Evelyn Hugo is finally ready to tell the truth about her glamorous and scandalous life. But when she chooses unknown magazine reporter Monique Grant for the job, no one in the journalism community is more astounded than Monique herself. Why her? Why now?
Monique is not exactly on top of the world. Her husband, David, has left her, and her career has stagnated. Regardless of why Evelyn has chosen her to write her biography, Monique is determined to use this opportunity to jumpstart her career.
Summoned to Evelyn’s Upper East Side apartment, Monique listens as Evelyn unfurls her story: from making her way to Los Angeles in the 1950s to her decision to leave show business in the late 80s, and, of course, the seven husbands along the way. As Evelyn’s life unfolds through the decades—revealing a ruthless ambition, an unexpected friendship, and a great forbidden love—Monique begins to feel a very a real connection to the actress. But as Evelyn’s story catches up with the present, it becomes clear that her life intersects with Monique’s own in tragic and irreversible ways.
I’m sure this was someone’s story not one person per say cause the film industry is all about reputation and secrets. The book is mesmeric and addictive. Reid captures the very nature of Hollywood, where vicious gossip columnist could destroy a career and a star was as good as the business of their last film.

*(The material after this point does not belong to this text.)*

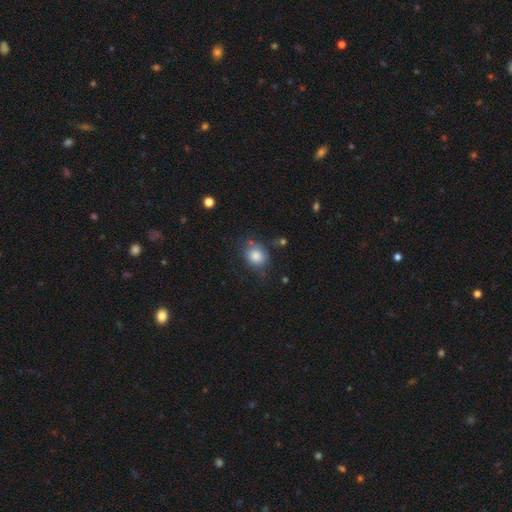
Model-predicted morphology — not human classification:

The main protagonist Evelyn Hugo is an ageing starlet with seven marriages behind her. Having grown up in Hell’s Kitchen, young Evelyn trades her virginity for a ride to Hollywood. She changes her name, dyes her hair blond and climbs the ladder of success. She is unapologetically ambitious but not without remorse. Which of her seven husbands was the love of her life is an interesting question here? The book explores different facets of relationships. The book tackles a lot of issues but the theme of the book remains LOVE.